My problem is how to move the ui_waveform. Everytimes I use the move_control_px command the ui_waveform goes in the correct position I wish but with iths dimensions very small like a button size :(


----------



## EvilDragon (May 9, 2018)

You need to adjust width/height in pixels as well, when changing the x, y position in pixels.


----------



## MirtKlaar (May 10, 2018)

Thank you Evil, I suspected something that


----------



## DidierN (Nov 10, 2018)

Hi, i want to change de waveform view for each zone.
Works perfect for one zone only.
How i can made for each zone please.
Best Regards,
Didier.

This is my code.

declare $play_pos
declare ui_waveform $my_waveform (4, 7)
declare $which_zone
$which_zone := find_zone("Seven - Ethnic - 01_ms0_036_c1")
attach_zone ($my_waveform, $which_zone, 0)
attach_zone($my_waveform, $which_zone,$UI_WAVEFORM_USE_SLICES .or. $UI_WAVEFORM_USE_TABLE)


----------



## EvilDragon (Nov 10, 2018)

Just use a different zone ID in attach_zone (in your code, $which_zone variable), depending on which zone you want to show up.


----------



## DidierN (Nov 10, 2018)

Thanks a lot EvilDragon.
I have 8 differents zone for different samples.
Then i don't understand with code i have to add.
Could you please make me a exemple for 2 different zones.
Best Regards,
Didier.


----------



## EvilDragon (Nov 10, 2018)

Do you want to show them on the same ui_waveform, or multiple? In case of multiple ui_waveforms, it's easy, just attach a different zone to each one.

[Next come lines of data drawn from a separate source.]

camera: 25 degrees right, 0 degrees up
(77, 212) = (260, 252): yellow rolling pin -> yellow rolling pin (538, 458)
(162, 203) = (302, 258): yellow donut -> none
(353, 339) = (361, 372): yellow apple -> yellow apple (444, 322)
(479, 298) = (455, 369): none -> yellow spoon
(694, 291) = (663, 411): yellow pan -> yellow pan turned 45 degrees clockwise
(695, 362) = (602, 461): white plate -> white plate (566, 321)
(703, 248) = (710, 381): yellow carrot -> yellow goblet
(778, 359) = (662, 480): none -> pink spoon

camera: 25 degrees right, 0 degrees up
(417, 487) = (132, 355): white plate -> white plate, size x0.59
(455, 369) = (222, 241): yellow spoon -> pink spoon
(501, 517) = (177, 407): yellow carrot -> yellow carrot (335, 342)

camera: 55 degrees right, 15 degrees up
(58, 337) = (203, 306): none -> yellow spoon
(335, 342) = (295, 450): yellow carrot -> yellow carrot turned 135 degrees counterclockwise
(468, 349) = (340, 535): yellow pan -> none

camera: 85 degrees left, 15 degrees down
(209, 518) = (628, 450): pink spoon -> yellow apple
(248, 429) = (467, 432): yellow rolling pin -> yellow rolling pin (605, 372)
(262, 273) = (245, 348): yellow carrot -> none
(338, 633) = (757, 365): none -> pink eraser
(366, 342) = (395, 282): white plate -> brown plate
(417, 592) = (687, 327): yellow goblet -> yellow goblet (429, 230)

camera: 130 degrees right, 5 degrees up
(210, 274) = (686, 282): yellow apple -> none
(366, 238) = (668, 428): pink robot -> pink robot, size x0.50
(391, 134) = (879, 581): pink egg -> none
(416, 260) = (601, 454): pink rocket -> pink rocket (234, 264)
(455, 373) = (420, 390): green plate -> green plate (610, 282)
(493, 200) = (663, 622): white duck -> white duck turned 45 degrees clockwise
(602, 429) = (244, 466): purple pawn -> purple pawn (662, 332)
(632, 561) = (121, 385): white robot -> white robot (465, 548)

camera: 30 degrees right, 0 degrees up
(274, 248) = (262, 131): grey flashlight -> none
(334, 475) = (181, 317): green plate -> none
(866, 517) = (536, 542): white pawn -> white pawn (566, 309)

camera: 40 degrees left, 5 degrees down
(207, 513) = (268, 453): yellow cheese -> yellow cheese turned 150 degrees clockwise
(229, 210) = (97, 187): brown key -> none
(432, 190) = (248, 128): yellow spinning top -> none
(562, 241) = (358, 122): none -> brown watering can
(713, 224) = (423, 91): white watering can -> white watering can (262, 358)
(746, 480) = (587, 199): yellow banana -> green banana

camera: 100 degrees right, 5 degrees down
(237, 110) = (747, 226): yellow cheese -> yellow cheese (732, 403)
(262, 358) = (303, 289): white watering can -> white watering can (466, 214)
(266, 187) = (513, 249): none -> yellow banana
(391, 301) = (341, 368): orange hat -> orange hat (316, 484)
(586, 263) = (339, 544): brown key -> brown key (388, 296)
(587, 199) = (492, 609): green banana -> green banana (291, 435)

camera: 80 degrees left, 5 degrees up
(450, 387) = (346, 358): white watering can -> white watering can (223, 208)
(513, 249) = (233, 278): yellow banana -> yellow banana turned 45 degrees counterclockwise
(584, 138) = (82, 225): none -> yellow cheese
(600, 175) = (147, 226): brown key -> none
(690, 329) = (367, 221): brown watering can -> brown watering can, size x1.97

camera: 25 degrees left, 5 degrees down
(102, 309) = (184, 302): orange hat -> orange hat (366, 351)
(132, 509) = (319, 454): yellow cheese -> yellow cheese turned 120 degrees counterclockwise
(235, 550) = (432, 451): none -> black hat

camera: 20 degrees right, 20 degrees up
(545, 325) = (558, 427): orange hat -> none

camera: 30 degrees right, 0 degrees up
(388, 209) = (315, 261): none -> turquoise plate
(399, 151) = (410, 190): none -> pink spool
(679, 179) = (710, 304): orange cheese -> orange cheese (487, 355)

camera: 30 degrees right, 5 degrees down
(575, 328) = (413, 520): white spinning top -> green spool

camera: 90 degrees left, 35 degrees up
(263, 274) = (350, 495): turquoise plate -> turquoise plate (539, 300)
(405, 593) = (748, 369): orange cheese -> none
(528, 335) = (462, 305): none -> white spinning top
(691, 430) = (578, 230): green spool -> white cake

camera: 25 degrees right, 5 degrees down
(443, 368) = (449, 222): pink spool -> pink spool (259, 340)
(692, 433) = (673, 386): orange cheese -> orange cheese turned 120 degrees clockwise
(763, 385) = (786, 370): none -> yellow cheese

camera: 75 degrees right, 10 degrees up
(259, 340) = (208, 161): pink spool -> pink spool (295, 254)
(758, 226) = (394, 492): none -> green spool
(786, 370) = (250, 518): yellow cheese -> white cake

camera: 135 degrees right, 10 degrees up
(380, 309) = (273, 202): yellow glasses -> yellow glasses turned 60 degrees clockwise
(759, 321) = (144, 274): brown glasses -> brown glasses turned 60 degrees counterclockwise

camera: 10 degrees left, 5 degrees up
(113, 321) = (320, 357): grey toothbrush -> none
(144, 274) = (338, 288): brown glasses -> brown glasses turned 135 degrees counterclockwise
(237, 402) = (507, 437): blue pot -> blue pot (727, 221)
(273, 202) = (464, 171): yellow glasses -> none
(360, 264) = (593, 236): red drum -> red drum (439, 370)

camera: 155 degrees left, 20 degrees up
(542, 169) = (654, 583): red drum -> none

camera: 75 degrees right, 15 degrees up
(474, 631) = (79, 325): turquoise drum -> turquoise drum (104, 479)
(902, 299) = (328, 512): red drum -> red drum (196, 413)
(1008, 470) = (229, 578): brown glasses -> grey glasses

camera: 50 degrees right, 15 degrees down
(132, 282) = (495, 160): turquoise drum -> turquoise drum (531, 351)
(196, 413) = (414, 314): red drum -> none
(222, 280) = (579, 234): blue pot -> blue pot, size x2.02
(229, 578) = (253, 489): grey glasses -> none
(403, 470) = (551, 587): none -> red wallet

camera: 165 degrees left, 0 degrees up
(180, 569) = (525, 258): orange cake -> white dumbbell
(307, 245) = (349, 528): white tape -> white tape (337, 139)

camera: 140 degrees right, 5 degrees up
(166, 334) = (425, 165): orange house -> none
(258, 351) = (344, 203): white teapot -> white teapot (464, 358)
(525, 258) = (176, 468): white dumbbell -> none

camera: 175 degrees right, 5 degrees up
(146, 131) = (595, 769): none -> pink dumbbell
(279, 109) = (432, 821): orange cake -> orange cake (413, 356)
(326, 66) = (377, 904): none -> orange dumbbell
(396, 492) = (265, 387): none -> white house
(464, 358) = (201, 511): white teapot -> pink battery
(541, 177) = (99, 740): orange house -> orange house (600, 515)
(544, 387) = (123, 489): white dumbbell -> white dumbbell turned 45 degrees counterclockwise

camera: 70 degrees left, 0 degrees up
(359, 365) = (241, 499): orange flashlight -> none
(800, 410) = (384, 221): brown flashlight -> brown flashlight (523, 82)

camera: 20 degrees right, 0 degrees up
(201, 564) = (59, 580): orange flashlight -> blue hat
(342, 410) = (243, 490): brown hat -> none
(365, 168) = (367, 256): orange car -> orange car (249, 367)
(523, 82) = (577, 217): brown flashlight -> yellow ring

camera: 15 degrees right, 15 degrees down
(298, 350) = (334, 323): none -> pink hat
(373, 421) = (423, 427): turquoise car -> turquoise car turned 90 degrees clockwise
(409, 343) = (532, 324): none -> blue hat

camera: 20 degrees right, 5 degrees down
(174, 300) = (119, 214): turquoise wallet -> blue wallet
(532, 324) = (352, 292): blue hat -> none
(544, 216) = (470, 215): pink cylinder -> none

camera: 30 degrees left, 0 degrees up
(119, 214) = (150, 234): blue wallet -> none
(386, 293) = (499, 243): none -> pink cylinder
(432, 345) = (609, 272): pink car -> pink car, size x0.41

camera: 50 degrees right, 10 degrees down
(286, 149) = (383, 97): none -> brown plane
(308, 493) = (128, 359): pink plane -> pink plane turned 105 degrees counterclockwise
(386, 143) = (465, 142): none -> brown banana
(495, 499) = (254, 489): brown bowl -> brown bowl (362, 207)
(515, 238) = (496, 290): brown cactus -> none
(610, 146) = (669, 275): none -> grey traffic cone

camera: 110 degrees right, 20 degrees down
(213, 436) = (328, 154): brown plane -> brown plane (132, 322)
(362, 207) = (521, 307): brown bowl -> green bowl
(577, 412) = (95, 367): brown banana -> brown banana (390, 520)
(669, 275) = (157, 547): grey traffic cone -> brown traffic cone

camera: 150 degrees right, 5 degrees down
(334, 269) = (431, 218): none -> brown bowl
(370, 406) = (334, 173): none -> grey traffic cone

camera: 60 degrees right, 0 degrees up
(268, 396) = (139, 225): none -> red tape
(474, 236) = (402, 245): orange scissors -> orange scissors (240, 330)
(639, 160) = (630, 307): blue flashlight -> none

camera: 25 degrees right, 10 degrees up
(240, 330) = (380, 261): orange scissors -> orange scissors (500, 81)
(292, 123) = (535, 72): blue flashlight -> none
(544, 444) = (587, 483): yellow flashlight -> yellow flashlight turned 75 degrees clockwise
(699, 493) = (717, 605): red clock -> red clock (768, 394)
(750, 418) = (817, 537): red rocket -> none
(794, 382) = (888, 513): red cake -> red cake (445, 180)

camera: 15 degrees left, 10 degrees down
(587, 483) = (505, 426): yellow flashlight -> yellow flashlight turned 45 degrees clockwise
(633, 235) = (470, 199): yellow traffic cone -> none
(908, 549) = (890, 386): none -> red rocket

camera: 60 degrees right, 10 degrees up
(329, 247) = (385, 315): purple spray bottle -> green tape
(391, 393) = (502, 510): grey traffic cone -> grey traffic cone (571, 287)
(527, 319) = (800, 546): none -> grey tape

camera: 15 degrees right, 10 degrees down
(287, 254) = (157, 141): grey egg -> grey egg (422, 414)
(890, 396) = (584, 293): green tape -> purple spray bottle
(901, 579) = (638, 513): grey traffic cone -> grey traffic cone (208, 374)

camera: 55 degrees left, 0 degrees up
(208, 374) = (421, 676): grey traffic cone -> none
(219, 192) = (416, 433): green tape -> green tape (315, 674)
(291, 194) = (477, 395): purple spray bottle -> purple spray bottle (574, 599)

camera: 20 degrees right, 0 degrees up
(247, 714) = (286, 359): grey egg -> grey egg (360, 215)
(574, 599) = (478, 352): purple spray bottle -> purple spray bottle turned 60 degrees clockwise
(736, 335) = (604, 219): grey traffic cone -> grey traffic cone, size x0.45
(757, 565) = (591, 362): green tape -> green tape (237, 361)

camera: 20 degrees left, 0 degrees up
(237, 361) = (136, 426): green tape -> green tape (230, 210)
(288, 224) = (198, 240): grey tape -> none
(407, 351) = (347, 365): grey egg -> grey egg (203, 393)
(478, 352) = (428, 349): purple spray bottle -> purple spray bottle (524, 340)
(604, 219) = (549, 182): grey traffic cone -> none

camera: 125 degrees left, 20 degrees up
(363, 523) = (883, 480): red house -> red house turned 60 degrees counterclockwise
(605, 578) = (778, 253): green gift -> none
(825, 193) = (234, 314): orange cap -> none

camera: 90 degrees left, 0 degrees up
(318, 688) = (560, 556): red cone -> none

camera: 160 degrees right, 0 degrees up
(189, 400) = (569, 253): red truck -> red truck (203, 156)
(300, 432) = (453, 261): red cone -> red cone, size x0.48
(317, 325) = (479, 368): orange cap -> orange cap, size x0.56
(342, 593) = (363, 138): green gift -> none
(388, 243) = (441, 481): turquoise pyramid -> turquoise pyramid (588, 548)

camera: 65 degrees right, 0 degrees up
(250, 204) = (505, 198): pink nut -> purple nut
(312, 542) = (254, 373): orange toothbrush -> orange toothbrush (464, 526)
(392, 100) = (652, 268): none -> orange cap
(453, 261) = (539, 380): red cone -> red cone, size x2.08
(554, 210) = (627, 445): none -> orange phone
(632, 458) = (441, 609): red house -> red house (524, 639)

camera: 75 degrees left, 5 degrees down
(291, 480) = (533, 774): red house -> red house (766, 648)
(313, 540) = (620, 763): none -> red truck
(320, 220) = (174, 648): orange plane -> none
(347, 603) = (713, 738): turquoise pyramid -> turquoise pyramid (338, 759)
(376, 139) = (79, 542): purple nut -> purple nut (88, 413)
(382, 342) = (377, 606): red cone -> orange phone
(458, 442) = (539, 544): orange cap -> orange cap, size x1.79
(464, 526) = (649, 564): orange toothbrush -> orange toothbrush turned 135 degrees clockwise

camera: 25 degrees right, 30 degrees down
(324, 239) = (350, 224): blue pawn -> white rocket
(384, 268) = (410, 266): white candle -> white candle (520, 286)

Also you don't need to use attach_zone() twice like you did above - that's completely unnecessary. Just the second one will do.


----------



## DidierN (Nov 10, 2018)

Thanks again.
So, i want to see my waveform 1 if i play c1(the zone) and i want to see my waveform 2 if i play c#1, etc..Not see all the waveform at the same time, juste see my waveform that i play.


----------